Il nuovo Governo ha infatti deciso che l’unico criterio per entrare in “prima fascia” sarà l’abilitazione, mentre gli anni di lavoro fatti conteranno pochissimo. Ciò dimostra che nella cultura dominante della scuola e di chi al Ministero fa le norme per selezionare gli insegnanti (ieri di sinistra, oggi di destra) il lavoro svolto di tanti anni non conta. Ma quelli che hanno lavorato sanno che è vero quello che ha detto benissimo Guia Soncini: “Nessuno sa lavorare se non dopo anni che lavora, l’università nel migliore dei casi t’insegna a studiare, a lavorare t’insegna solo lavorare”.
Si stanno intanto concludendo gli esami del maxi concorso che recluta 45mila posti. Questa volta la copertura sarà integrale perché il nuovo Ministro ha deciso di renderli più facili. Mentre infatti nei concorsi precedenti su 100 posti disponibili ne venivano coperti circa 20, in quanto la selezione era durissima, ora è il contrario: su 100 posti disponibili coloro che superano l’esame di concorso sono il doppio, dei quali metà andranno a posto subito e l’altra metà avrà 3 punti in più in graduatoria, in attesa di sapere quale sarà il loro futuro di vincitori di concorso, ma senza il posto. Una cosa all’italiana, più unica che rara.

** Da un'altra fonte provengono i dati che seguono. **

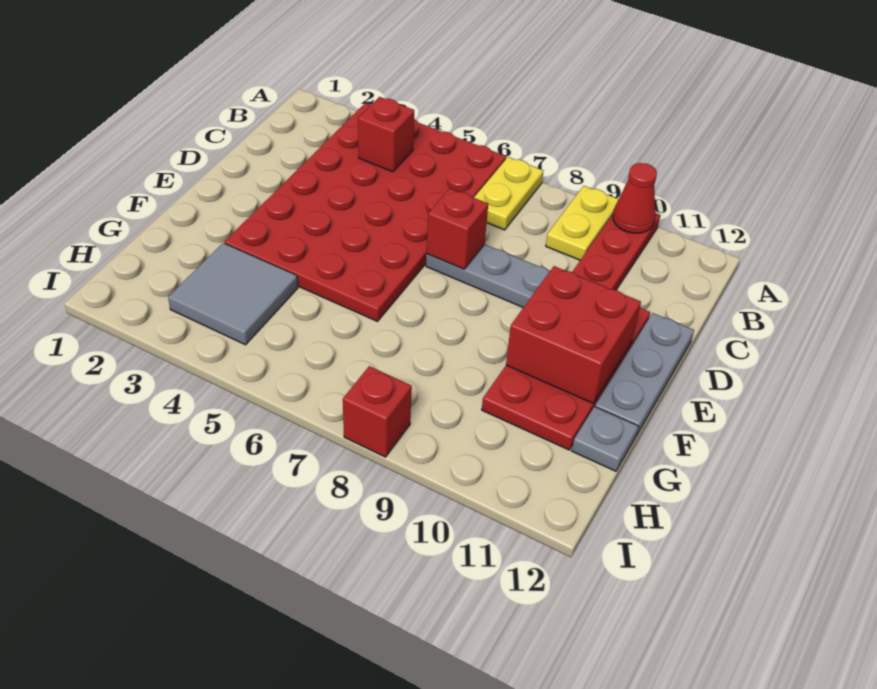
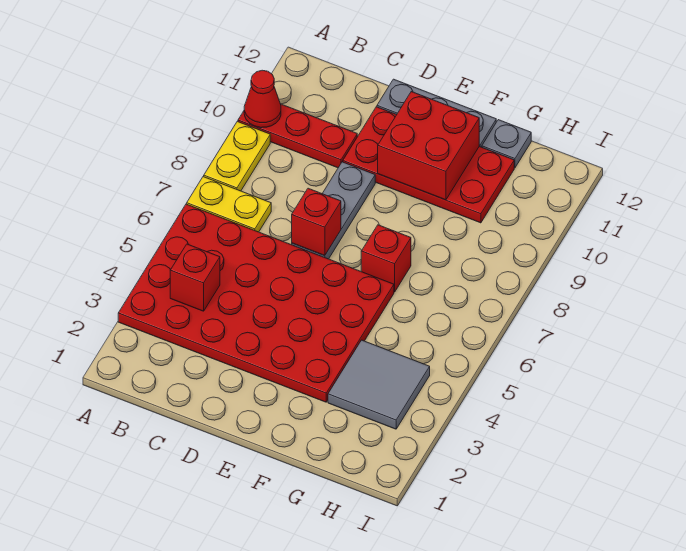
yellow plate A9:B9 level 1 -> yellow plate A8:A9 level 1
red brick I8 level 1 -> red brick F7 level 1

Al di là del fatto che questo ministro sembra meno autolesionista del precedente -che senso ha avuto, in anni passati, su 100 posti necessari reclutarne solo 20?-, in nessun caso tra i criteri di attribuzione punti in graduatoria vi è mai stato un punteggio significativo in base agli anni di lavoro svolti. Conta un esame scritto a base di quiz a crocette e, se lo passi, un orale che vede i seguenti punteggi: 40 per l’esposizione dell’argomento assegnato su cui ti devi preparare con 24 ore di anticipo, 35 per la metodologia con cui presenti la lezione, 20 per la domanda specifica e 10 per la conoscenza dell’inglese. Per il tempo di lavoro già prestato puoi avere massimo 6 punti (2 punti l’ anno per un massimo di 3 anni), i quali pesano per il 5% sul totale dei punti (95% teoria, 5% pratica).
Sarebbe stato equo dare la possibilità anche a questi insegnanti di ottenere l’abilitazione e, soprattutto, aggiungere un punteggio significativo per ogni anno di lavoro (accanto agli altri indicatori). Si può ragionevolmente supporre che più si insegna più si impara ad insegnare. Inoltre chi insiste ad insegnare in Italia può considerarsi motivato, visti i modesti salari…
Chi non si abilita sarà discriminato, con tanti saluti da parte di uno Stato che mostra il volto del peggior padrone privato. Intanto a settembre le scuole, soprattutto al nord, si ritroveranno come sempre con 250mila supplenti. Il Ministro Valditara continua a parlare del «grande piano di assunzioni» del governo Meloni e prevede a novembre un altro concorso (chiesto dal Pnrr). Ma non basterà certo per risolvere il problema strutturale delle assunzioni nella scuola italiana.